Aim of the exercise: How many lines in the items below contain the word "value"? Case counts, and the reply should be only the number.

Source records:
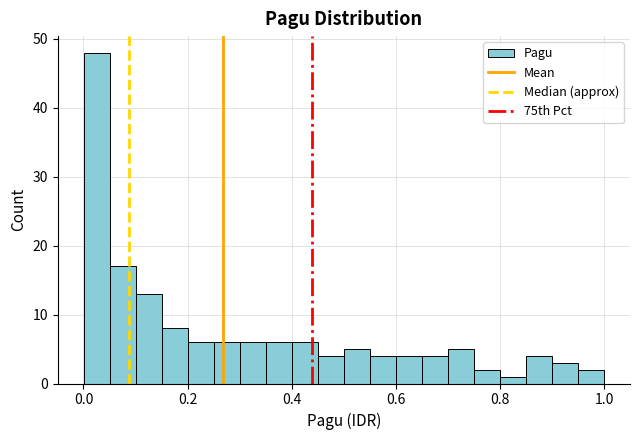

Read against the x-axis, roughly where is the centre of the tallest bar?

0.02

...

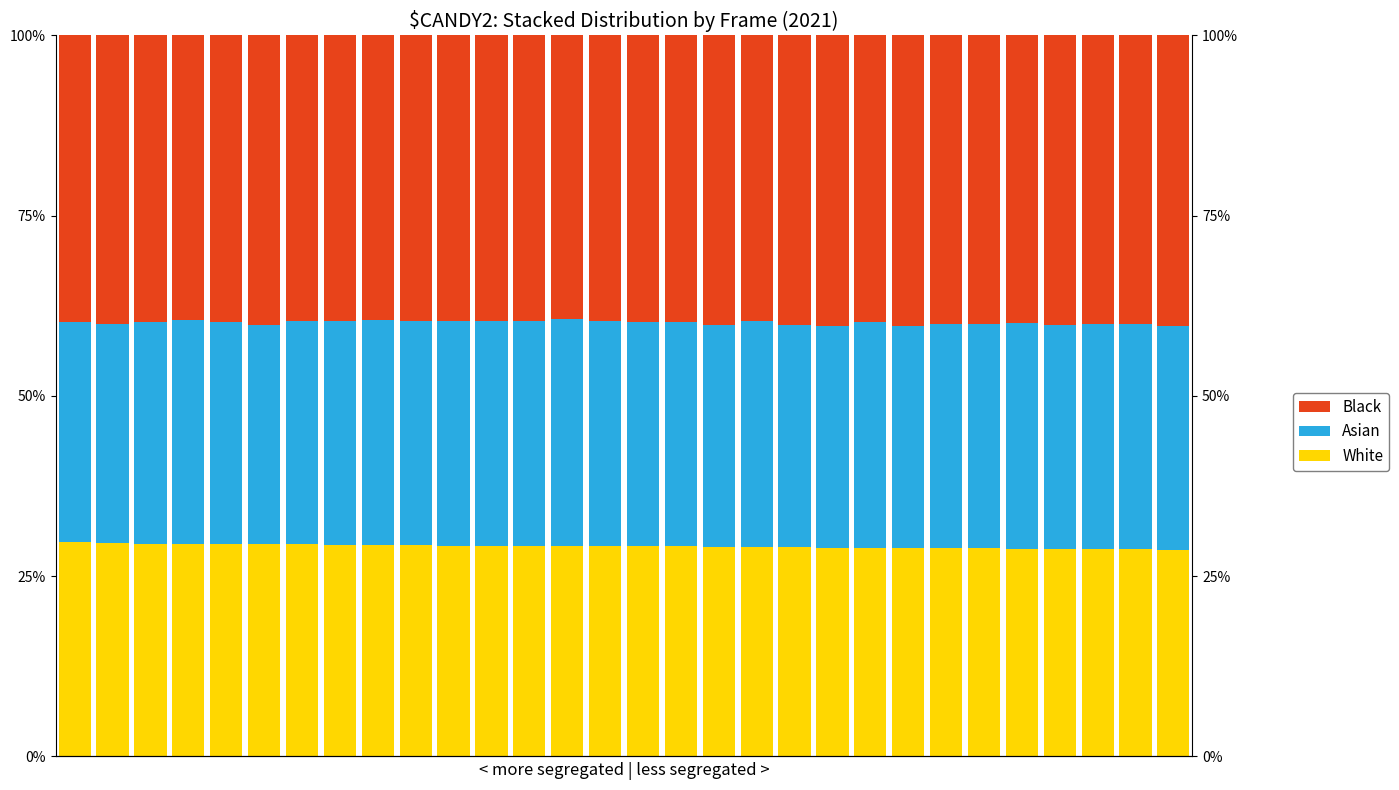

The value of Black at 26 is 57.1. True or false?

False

==

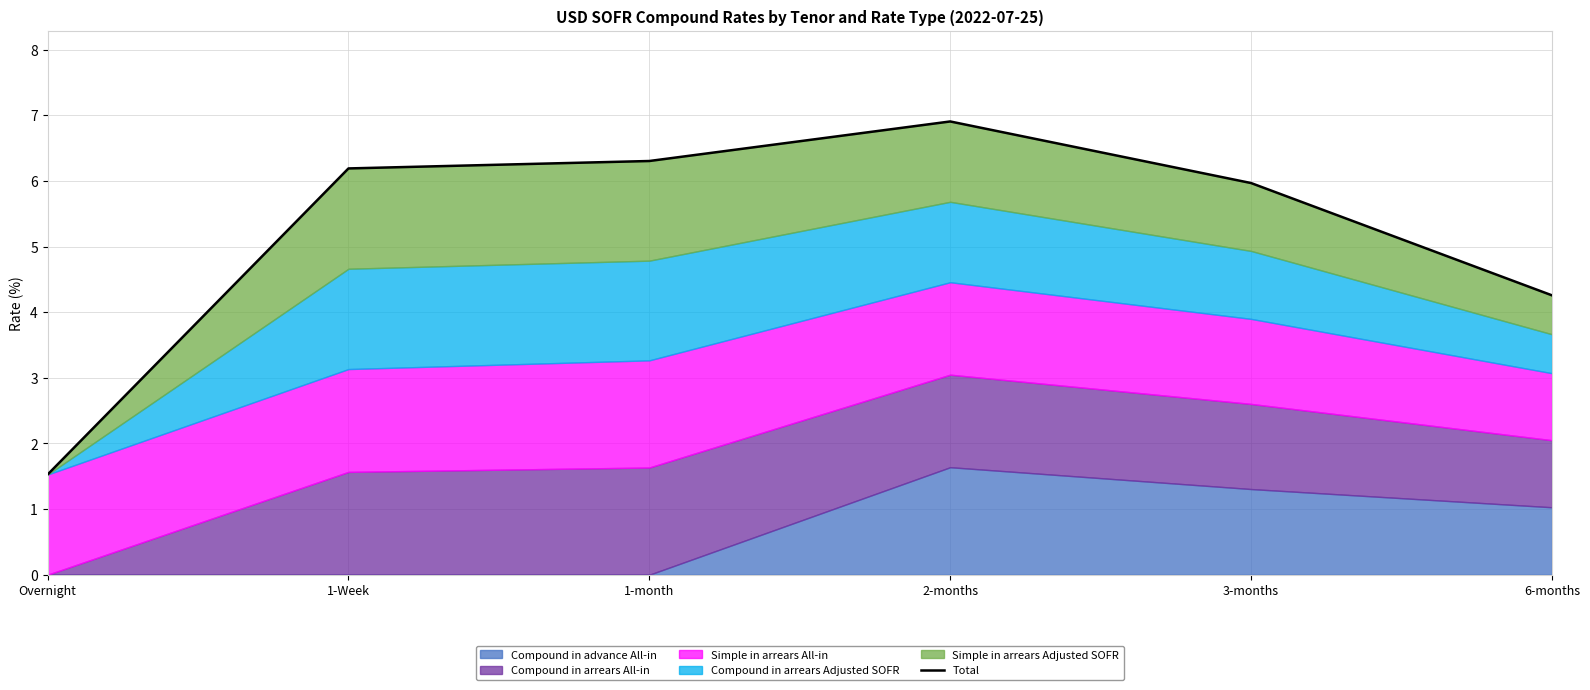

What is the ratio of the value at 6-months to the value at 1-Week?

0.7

Response area: 2